K. Chandrasekhar Rao, Simha Garjana, Karimnagar, 17 May 2001At the same meeting, KCR challenged Chandrababu Naidu to contest against him in the Siddipet by-election, necessitated by his own resignation from the assembly. The challenge was not accepted. KCR won the Siddipet seat, became the first TRS MLA, returned to the state assembly in September 2001 and immediately used it as a platform. When the assembly speaker had previously banned the word "Telangana," encouraging MLAs to replace it with "backward area," those rules had changed. KCR's presence meant they could never be enforced again.
The Helicopter Campaign and the First Victory
For the June 2001 local body elections, the TRS's first electoral test, KCR decided to travel across Telangana in a hired helicopter, covering nearly eighty mandals in a short campaign period. The idea was unconventional, even audacious for a brand new party with no money. But it captured public imagination and allowed KCR to be seen across the entire region in the time available. The result was extraordinary.
The civic poll victories gave the Telangana movement something it had never had before: democratic legitimacy expressed through the ballot box by a party that existed for no other purpose. As senior TRS leader Desapati Srinivas observed: "With the coming of TRS, there was social freedom to talk about Telangana openly. Earlier it was a crime." The victories drew further support from across the political spectrum. Aelay Narendra, a BJP MP and RSS member who had quit his own party to found the Telangana Sadhana Samithi, merged his organisation with TRS within the year. The broad coalition that Jayashankar had always said was necessary was beginning to form.
Neellu, Nidhulu, Niyamakalu
The 2004 Election: Proving the Mandate
The 2004 general elections were the critical test of TRS's electoral strategy. KCR had formed an alliance with the Congress party, extracting a commitment on the Telangana question as the price of his support. He had bargained hard, securing six of seventeen Lok Sabha seats and forty-two of 107 Assembly seats for TRS. The results exceeded every expectation.
TRS in the 2004 General Elections
- 5 of 6 Lok Sabha seats won by TRS, equalling the TDP's tally despite the TDP contesting in thirty-three seats.
- 26 Assembly seats won, giving TRS a powerful presence in the state legislature.
- The Congress-TRS-Left alliance handed the TDP its worst ever defeat in Andhra Pradesh.
- KCR entered the Union Cabinet as Labour Minister, giving TRS national executive presence for the first time.
- Aelay Narendra also became a Union Minister, demonstrating the coalition's breadth.
- The UPA Common Minimum Programme included a commitment to consider Telangana statehood at an appropriate time, the first time the demand had been written into the governing programme of the national government.
T News: Giving Telangana Its Own Voice
After the 2009 hunger strike, KCR turned immediately to a project that had been on his mind: giving Telangana its own television channel. Within three months, and with what the channel's executive editor described as an impossibly low budget of around Rs 15 crores, T News began broadcasting from the third floor of Telangana Bhavan.
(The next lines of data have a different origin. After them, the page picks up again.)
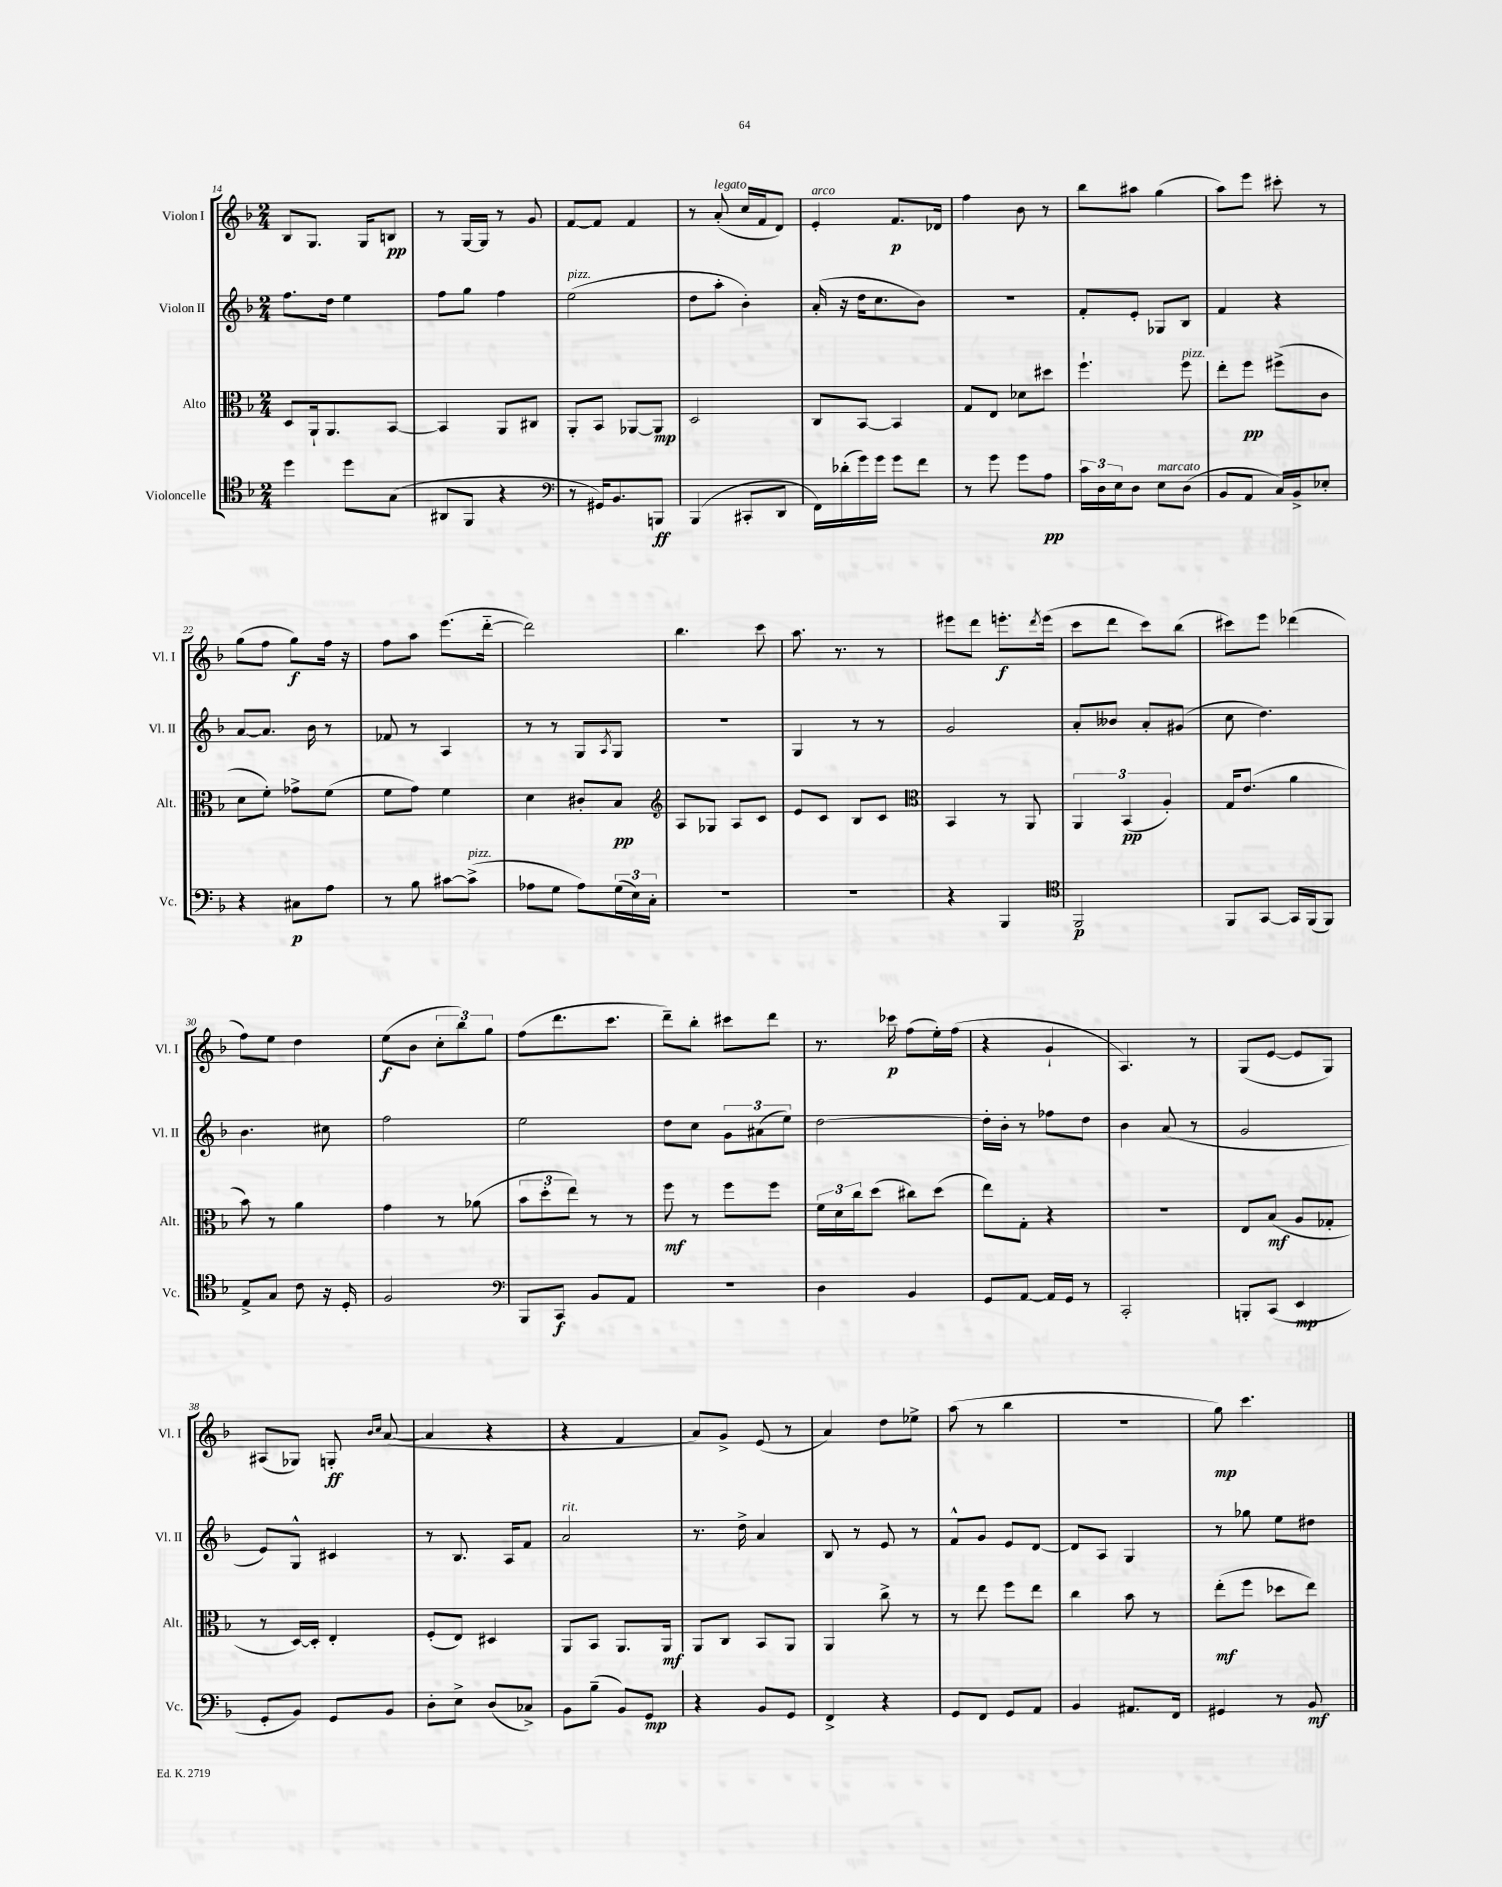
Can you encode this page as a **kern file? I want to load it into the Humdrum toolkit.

**kern	**dynam	**kern	**dynam	**kern	**kern	**dynam
*part4	*part4	*part3	*part3	*part2	*part1	*part1
*staff4	*staff4	*staff3	*staff3	*staff2	*staff1	*staff1
*I"Violoncelle	*	*I"Alto	*	*I"Violon II	*I"Violon I	*
*I'Vc.	*	*I'Alt.	*	*I'Vl. II	*I'Vl. I	*
*clefC4	*	*clefC3	*	*clefG2	*clefG2	*
*k[b-]	*	*k[b-]	*	*k[b-]	*k[b-]	*
*M2/4	*	*M2/4	*	*M2/4	*M2/4	*
=14	=14	=14	=14	=14	=14	=14
4dd\	.	8D/L	.	8.ff\L	8B-/L	.
.	.	16AA`/k	.	.	8.G/J	.
.	.	8.AA/	.	16dd\Jk	.	.
8dd\L	.	.	.	4ee\	.	.
.	.	.	.	.	16G/KL	.
(8G\J	.	[8BB-/J	.	.	8Bn/J	pp
=15	=15	=15	=15	=15	=15	=15
8AA#X/L	.	4BB-/]	.	8ff\L	8r	.
8FF/J	.	.	.	8gg\J	[16G/LL	.
.	.	.	.	.	16G/JJ]	.
4r	.	8AA/L	.	4ff\	8r	.
.	.	8C#X/J	.	.	8g/	.
=16	=16	=16	=16	=16	=16	=16
*clefF4	*	*	*	*	*	*
!	!	!	!	!LO:TX:a:i:t=pizz.	!	!
8r	.	8AA'/L	.	(2ee\	[8f/L	.
16GG#X/KL)	.	8BB-/J	.	.	8f/J]	.
8.BB-/	.	.	.	.	.	.
.	.	[8AA-X/L	.	.	4f/	.
8BBBn/J	ff	8AA-/J]	mp	.	.	.
=17	=17	=17	=17	=17	=17	=17
(4BBB-/	.	2D/	.	8dd\L	8r	.
!	!	!	!	!	!LO:TX:a:i:t=legato	!
.	.	.	.	8aa'\J	(8a'/	.
8CC#X'/L	.	.	.	4b-'\)	16cc/LL	.
.	.	.	.	.	16f/J	.
8DD/J	.	.	.	.	8d/J)	.
=18	=18	=18	=18	=18	=18	=18
!	!	!	!	!	!LO:TX:a:i:t=arco	!
16FF\LL)	.	8C/L	.	(16a'/	4e'/	.
(16d-X'\	.	.	.	16r	.	.
16g\)	.	[8BB-/J	.	16dd\KL	.	.
16g\JJ	.	.	.	8.cc\	.	.
8g\L	.	4BB-/]	.	.	8.f/L	p
8f\J	.	.	.	8b-\J)	.	.
.	.	.	.	.	16d-X/Jk	.
=19	=19	=19	=19	=19	=19	=19
8r	.	8G/L	.	2r	4ff\	.
8g\	.	8E/J	.	.	.	.
8g\L	.	8d-X\L	.	.	8b-\	.
8A\J	pp	8dd#X\J	.	.	8r	.
=20	=20	=20	=20	=20	=20	=20
24c\LL	.	4.ff`\	.	8f'/L	8bb-\L	.
24D\	.	.	.	.	.	.
24E\J	.	.	.	.	.	.
8D\J	.	.	.	8e'/J	8aa#X\J	.
!LO:TX:a:i:t=marcato	!	!	!	!	!	!
8E\L	.	.	.	8G-X/L	(4gg\	.
!	!	!LO:TX:a:i:t=pizz.	!	!	!	!
(8D\J	.	8ff\	.	8B-/J	.	.
=21	=21	=21	=21	=21	=21	=21
8BB-/L	.	8ee'\L	.	4f/	8aa\L)	.
8AA/J	.	8ff\J	pp	.	8eee\J	.
16C/LL)	.	(8ff#X^\L	.	4r	8ccc#X'\	.
16BB-^/J	.	.	.	.	.	.
8E-X'/J	.	8c\J	.	.	8r	.
!!LO:LB:g=z
=22	=22	=22	=22	=22	=22	=22
4r	.	8d\L	.	[8a/L	(8gg\L	.
.	.	8f'\J)	.	8.a/J]	8ff\J	.
8C#X\L	p	8g-X^\L	.	.	8gg\L)	f
.	.	.	.	16b-\	.	.
8A\J	.	(8f\J	.	8r	16ff\Jk	.
.	.	.	.	.	16r	.
=23	=23	=23	=23	=23	=23	=23
8r	.	8f\L	.	8f-X/	8ff\L	.
8B-\	.	8g\J)	.	8r	8aa\J	.
[8c#X\L	.	4f\	.	4A/	(8.eee\L	.
!LO:TX:a:i:t=pizz.	!	!	!	!	!	!
(8c#^\J]	.	.	.	.	.	.
.	.	.	.	.	[16ddd\Jk	.
=24	=24	=24	=24	=24	=24	=24
8A-X\L	.	4d\	.	8r	2ddd\])	.
8G\J	.	.	.	8r	.	.
8A-\L)	.	8c#X'/L	.	8G/L	.	.
.	.	.	.	8qA/	.	.
(24G\L	.	8B-/J	pp	8G/J	.	.
24E\)	.	.	.	.	.	.
24C'\JJ	.	.	.	.	.	.
=25	=25	=25	=25	=25	=25	=25
*	*	*clefG2	*	*	*	*
2r	.	8A/L	.	2r	4.bb-\	.
.	.	8G-X/J	.	.	.	.
.	.	8A/L	.	.	.	.
.	.	8c/J	.	.	8ccc\	.
=26	=26	=26	=26	=26	=26	=26
2r	.	8e/L	.	4G/	8.aa\	.
.	.	8c/J	.	.	.	.
.	.	.	.	.	8.r	.
.	.	8B-/L	.	8r	.	.
.	.	8c/J	.	8r	8r	.
=27	=27	=27	=27	=27	=27	=27
*	*	*clefC3	*	*	*	*
4r	.	4BB-/	.	2g/	8eee#X\L	.
.	.	.	.	.	8ddd\J	.
4BBB-/	.	8r	.	.	8.eeen'\L	f
.	.	8AA/	.	.	.	.
.	.	.	.	.	8qddd/	.
.	.	.	.	.	(16eee\Jk	.
=28	=28	=28	=28	=28	=28	=28
*clefC4	*	*	*	*	*	*
2FF/	p	6AA/	.	8a'/L	8ccc\L	.
.	.	.	.	8b--X/J	8ddd\J	.
.	.	(6BB-/	pp	.	.	.
.	.	.	.	8a'/L	8ccc\L)	.
.	.	6A'/)	.	.	.	.
.	.	.	.	(8g#X/J	(8bb-\J	.
=29	=29	=29	=29	=29	=29	=29
8FF/L	.	16G/KL	.	8cc\	8ccc#X\L)	.
.	.	(8.e/J	.	.	.	.
[8GG/J	.	.	.	4.dd\)	8eee\J	.
16GG/LL]	.	4a\	.	.	(4ddd-X\	.
(16FF/J	.	.	.	.	.	.
8FF/J)	.	.	.	.	.	.
!!LO:LB:g=z
=30	=30	=30	=30	=30	=30	=30
8E^/L	.	8b-\)	.	4.b-\	8ff\L)	.
8G/J	.	8r	.	.	8ee\J	.
8c\	.	4a\	.	.	4dd\	.
16r	.	.	.	8cc#X\	.	.
16D'/	.	.	.	.	.	.
=31	=31	=31	=31	=31	=31	=31
2F/	.	4g\	.	2ff\	(8ee\L	f
.	.	.	.	.	8b-\J	.
.	.	8r	.	.	12cc'\L	.
.	.	.	.	.	12bb-\)	.
.	.	(8a-X\	.	.	.	.
.	.	.	.	.	12gg\J	.
=32	=32	=32	=32	=32	=32	=32
*clefF4	*	*	*	*	*	*
8BBB-/L	.	12b-\L	.	2ee\	(8ff\L	.
.	.	12dd'\	.	.	.	.
8CC/J	f	.	.	.	8.ddd\	.
.	.	12ee\J)	.	.	.	.
8BB-/L	.	8r	.	.	.	.
.	.	.	.	.	8.ccc\J	.
8AA/J	.	8r	.	.	.	.
=33	=33	=33	=33	=33	=33	=33
2r	.	8ff\	mf	8dd\L	8ddd~\L)	.
.	.	8r	.	8cc\J	8bb-'\J	.
.	.	8ff\L	.	12g\L	8ccc#X\L	.
.	.	.	.	(12a#X\	.	.
.	.	8ff\J	.	.	8ddd\J	.
.	.	.	.	12ee\J)	.	.
=34	=34	=34	=34	=34	=34	=34
4D\	.	24f\LL	.	[2dd\	8.r	.
.	.	24d\	.	.	.	.
.	.	24cc\J	.	.	.	.
.	.	(8dd\J	.	.	.	.
.	.	.	.	.	16ccc-X\	p
4BB-/	.	8cc#X\L)	.	.	(8ff\L	.
.	.	(8dd\J	.	.	16ee'\L)	.
.	.	.	.	.	(16ff\JJ	.
=35	=35	=35	=35	=35	=35	=35
8GG/L	.	8ee\L)	.	16dd'\LL]	4r	.
.	.	.	.	16b-'\JJ	.	.
[8AA/J	.	8G'\J	.	8r	.	.
16AA/LL]	.	4r	.	8ff-X\L	4g`/	.
16GG/JJ	.	.	.	.	.	.
8r	.	.	.	8dd\J	.	.
=36	=36	=36	=36	=36	=36	=36
2CC'/	.	2r	.	4b-\	4.A/)	.
.	.	.	.	(8a/	.	.
.	.	.	.	8r	8r	.
=37	=37	=37	=37	=37	=37	=37
8BBBn'/L	.	8E/L	.	2g/	(8G/L	.
(8CC/J	.	(8B-/J	mf	.	[8e/J	.
4EE/	mp	8A/L	.	.	8e/L]	.
.	.	8G-X'/J	.	.	8G/J)	.
!!LO:LB:g=z
=38	=38	=38	=38	=38	=38	=38
8GG'/L	.	8r	.	8e/L)	(8A#X/L	.
8BB-/J)	.	[16D/LL)	.	8G^^/J	8G-X/J)	.
.	.	16D'/JJ]	.	.	.	.
8GG/L	.	4E'/	.	4c#X/	8Gn'/	ff
.	.	.	.	.	16qqb-/LL	.
.	.	.	.	.	16qqcc/JJ	.
8BB-/J	.	.	.	.	([8a/	.
=39	=39	=39	=39	=39	=39	=39
8D'\L	.	(8F'/L	.	8r	4a/]	.
8E^\J	.	8E/J)	.	8.B-/	.	.
(8D/L	.	4D#X/	.	.	4r	.
.	.	.	.	16A/KL	.	.
8C-X^/J)	.	.	.	8f/J	.	.
=40	=40	=40	=40	=40	=40	=40
!	!	!	!	!LO:TX:a:i:t=rit.	!	!
8BB-\L	.	8AA/L	.	2a/	4r	.
(8B-~\J	.	8BB-/J	.	.	.	.
8BB-/L)	.	8.AA/L	.	.	4f/	.
8GG/J	mp	.	.	.	.	.
.	.	16AA/Jk	mf	.	.	.
=41	=41	=41	=41	=41	=41	=41
4r	.	8AA/L	.	8.r	8a/L)	.
.	.	8C/J	.	.	8g^/J	.
.	.	.	.	16dd^\	.	.
8BB-/L	.	8BB-/L	.	4a/	(8e/	.
8GG/J	.	8AA/J	.	.	8r	.
=42	=42	=42	=42	=42	=42	=42
4FF^/	.	4AA/	.	8B-/	4a/)	.
.	.	.	.	8r	.	.
4r	.	8cc^\	.	8e/	8dd\L	.
.	.	8r	.	8r	8ee-X^\J	.
=43	=43	=43	=43	=43	=43	=43
8GG/L	.	8r	.	8f^^/L	(8aa\	.
8FF/J	.	8ee\	.	8g/J	8r	.
8GG/L	.	8ff\L	.	8e/L	4bb-\	.
8AA/J	.	8ee\J	.	[8d/J	.	.
=44	=44	=44	=44	=44	=44	=44
4BB-/	.	4cc\	.	8d/L]	2r	.
.	.	.	.	8A/J	.	.
8.AA#X/L	.	8b-\	.	4G/	.	.
.	.	8r	.	.	.	.
16FF/Jk	.	.	.	.	.	.
=45	=45	=45	=45	=45	=45	=45
4GG#X/	.	(8ee'\L	mf	8r	8gg\)	mp
.	.	8ff\J	.	8gg-X\	4.ccc\	.
8r	.	8dd-X\L	.	8ee\L	.	.
8BB-/	mf	8ee\J)	.	8dd#X\J	.	.
==	==	==	==	==	==	==
*-	*-	*-	*-	*-	*-	*-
KCR was personally involved in every aspect of the launch, from the format to the promos.
The channel's significance went beyond news. For the first time, the Telangana dialect was used on television in a sustained, dignified way. For decades, the Telangana dialect had been used in mainstream media primarily as the subject of comedy or as a marker of rural backwardness. T News used it as the natural language of serious journalism and political commentary. Millions of Telangana's people felt, for the first time, that they had found a voice. The channel broke even in four months, demonstrating both the depth of audience support and the scale of the unmet need it addressed. T News became, in the words of its executive editor, a watchdog against the wrong propaganda of the twenty-odd Andhra channels, counterattacking when necessary and giving Telangana's movement its own media presence in the decisive final years.